Religious moderates invariably claim to be more "sophisticated" than religious fundamentalists (and atheists). But how does one become a sophisticated believer? By acknowledging just how dubious many of the claims of scripture are, and thereafter reading it selectively, bowdlerizing it if need be, and allowing its assertions about reality to be continually trumped by fresh insights--scientific ("you mean the world isn't 6,000 years old? Okay".), medical ("I should take my daughter to a neurologist and not to an exorcist? Seems reasonable..."), and moral ("I can't beat my slaves? I can't even keep slaves? Hmmm..."). There is a pattern here, and it is undeniable. Religious moderation is the direct result of taking scripture less and less seriously. So why not take it less seriously still? Why not admit that the Bible is merely a collection of imperfect books written by highly fallible human beings?
Another problem with religious moderation is that it represents precisely the sort of thinking that will prevent a rational and nondenominational spirituality from ever emerging in our world. Whatever is true about us, spiritually and ethically, must be discoverable
now. Consequently, it makes no sense at all to have one's spiritual life pegged to rumors of ancient miracles. What we need is a discourse about ethics and spiritual experience that is as unconstrained by ancient ignorance as the discourse of science already is.

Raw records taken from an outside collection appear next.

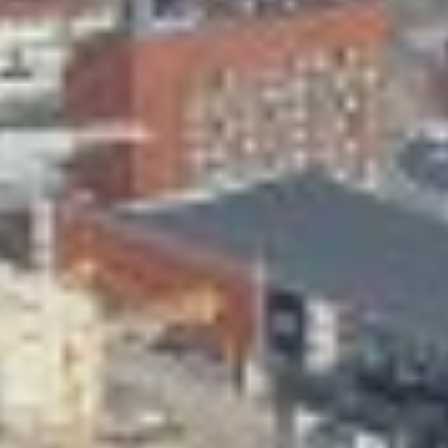
Skeittihalli
Varhaiskasvatus
Ateria- ja välipalamaksut
Mämminiemi
Taideapteekki
Kirjasto
Visit Jyvaskyla Region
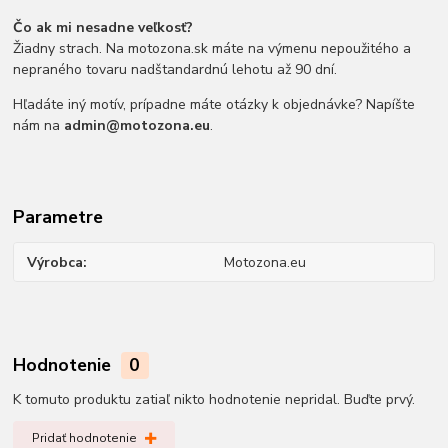
Čo ak mi nesadne veľkosť?
Žiadny strach. Na motozona.sk máte na výmenu nepoužitého a
nepraného tovaru nadštandardnú lehotu až 90 dní.
Hľadáte iný motív, prípadne máte otázky k objednávke? Napíšte
nám na
admin@motozona.eu
.
Parametre
Výrobca
Motozona.eu
Hodnotenie
0
K tomuto produktu zatiaľ nikto hodnotenie nepridal. Buďte prvý.
Pridať hodnotenie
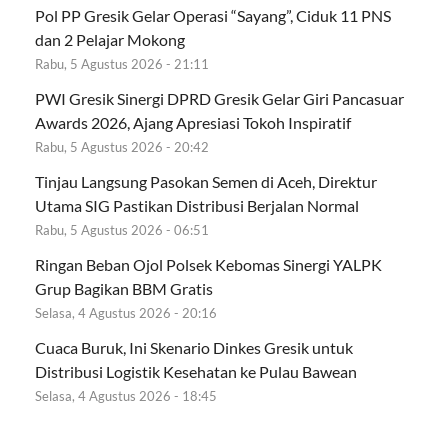
Pol PP Gresik Gelar Operasi “Sayang”, Ciduk 11 PNS
dan 2 Pelajar Mokong
Rabu, 5 Agustus 2026 - 21:11
PWI Gresik Sinergi DPRD Gresik Gelar Giri Pancasuar
Awards 2026, Ajang Apresiasi Tokoh Inspiratif
Rabu, 5 Agustus 2026 - 20:42
Tinjau Langsung Pasokan Semen di Aceh, Direktur
Utama SIG Pastikan Distribusi Berjalan Normal
Rabu, 5 Agustus 2026 - 06:51
Ringan Beban Ojol Polsek Kebomas Sinergi YALPK
Grup Bagikan BBM Gratis
Selasa, 4 Agustus 2026 - 20:16
Cuaca Buruk, Ini Skenario Dinkes Gresik untuk
Distribusi Logistik Kesehatan ke Pulau Bawean
Selasa, 4 Agustus 2026 - 18:45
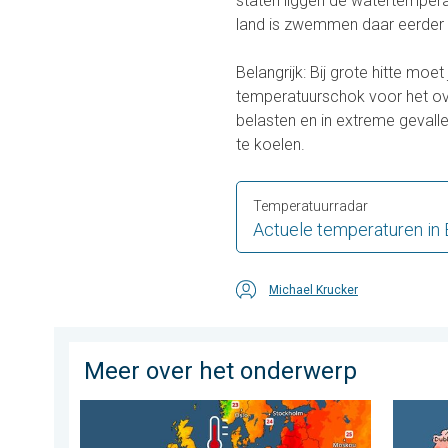
staten liggen de watertempera
land is zwemmen daar eerder 
Belangrijk: Bij grote hitte moet
temperatuurschok voor het ov
belasten en in extreme gevalle
te koelen.
Temperatuurradar
Actuele temperaturen in
Michael Krucker
Meer over het onderwerp
Europese zeeën zijn ongewoon warm. Tot 30 graden. . 
Grote w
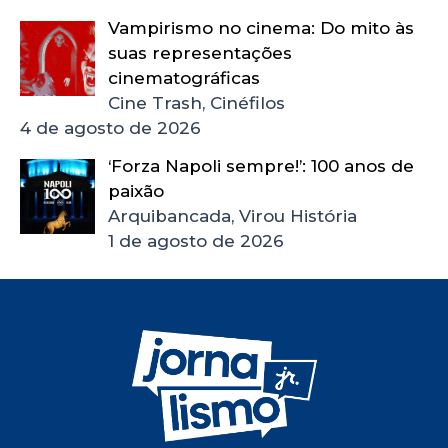
Vampirismo no cinema: Do mito às
suas representações
cinematográficas
Cine Trash, Cinéfilos
4 de agosto de 2026
‘Forza Napoli sempre!’: 100 anos de
paixão
Arquibancada, Virou História
1 de agosto de 2026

Science really does transcend the vagaries of culture: there is no such thing as "Japanese" as opposed to "French" science; we don't speak of "Hindu biology" and "Jewish chemistry". Imagine a world in which we could have a truly honest and open-ended conversation about our place in the universe and about the possibilities of deepening our self-understanding, ethical wisdom, and compassion. By living as if some measure of sectarian superstition were essential for human happiness, religious moderates prevent such a conversation from ever taking shape.